Multiple negative constraints and multi-word negative constraints are supported, just like for positive constraints. You can also add <s> and </s> to constraints, to specify that phrases that must not start or end a sentence. Don’t forget to apply your preprocessing!


Lexical constraints can also be used as a rudimentary scoring mechanism, by providing the entire reference (with <s> and </s> tokens) as a constraint. (However, you’ll get significantly faster results with Sockeye’s scoring module). For example:

echo '{ "text": "This is a test", "constraints": ["<s> Dies ist ein Test </s>"] }' \
  python3 -m sockeye.translate -m /path/to/model --json-input --beam-size 1 --output-type translation_with_score

This will output tab-delimited pairs of (score, translation). As always, don’t forget to apply source- and target-side preprocessing to your input and your constraint.

Decoding with brevity penalty

To nudge Sockeye towards longer translations, you can enable a penalty for short translations by setting --brevity-penalty-type to learned or constant. With the former setting, provided the training was done with --length-task, Sockeye will predict the reference length individually for each sentence and use it to calculate the (logarithmic) brevity penalty weight * min(0.0, 1 - |ref|/|hyp|) that will be subtracted from the scores to reward longer sentences. The latter setting, by default, will use a constant length ratio for all sentences that was estimated on the training data. The value of the constant can be changed with --brevity-penalty-constant-length-ratio.

CPU process per core translation

On multi-core computers, translation per core separately can speedup translation performance, due to some operation can’t be handled parallel in one process. Using this method, translation on each core can be parallel.

One python script example is given and you can run it as follows:

> python -m model -i input_file_name -o output_file_name -bs batch_size -t true


  • -t true: each core translate the whole input file.

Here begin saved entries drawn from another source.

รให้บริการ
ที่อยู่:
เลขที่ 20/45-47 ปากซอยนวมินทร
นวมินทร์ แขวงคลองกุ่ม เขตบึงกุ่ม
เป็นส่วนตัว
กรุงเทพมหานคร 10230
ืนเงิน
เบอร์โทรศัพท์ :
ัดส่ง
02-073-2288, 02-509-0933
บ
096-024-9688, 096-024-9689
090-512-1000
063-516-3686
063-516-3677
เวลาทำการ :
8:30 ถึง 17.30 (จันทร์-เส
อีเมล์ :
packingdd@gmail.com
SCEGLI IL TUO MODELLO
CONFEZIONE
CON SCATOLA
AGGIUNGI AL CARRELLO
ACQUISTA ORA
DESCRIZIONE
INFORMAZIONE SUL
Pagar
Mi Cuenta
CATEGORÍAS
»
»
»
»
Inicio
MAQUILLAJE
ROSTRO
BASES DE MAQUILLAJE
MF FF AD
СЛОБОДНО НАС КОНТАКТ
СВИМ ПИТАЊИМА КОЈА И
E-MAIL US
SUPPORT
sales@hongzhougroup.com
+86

  • -t false: each core translate (input file line/core number) lines , then merge the translated file into one complete output file.

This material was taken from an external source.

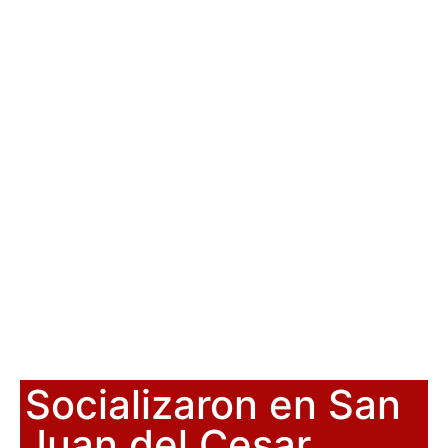
Socializaron en San
Juan del Cesar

Instead of filling the beam with the best items at each step of the decoder, Sockeye can sample from the target distributions of each hypothesis using --sample [N]. If the optional parameter N is specified, the sampling will be limited to the top N vocabulary items. If --sample is used without an integer, the default N = 0 applies. N = 0 means to sample from the full distribution over all target vocabulary items. Limiting N to a value that is much smaller than the target vocabulary size (say, 5%) can lead to much more sensible samples. Likewise, you can use --softmax-temperature T to make the target distributions more peaked (T < 1.0) or smoother (T > 1.0).

You can use this with --nbest-size to output multiple samples for each input. However, note that since each beam item is sampled independently, there is no guarantee that sampled items will be unique. Also note that the samples in an nbest list will be sorted according to model scores.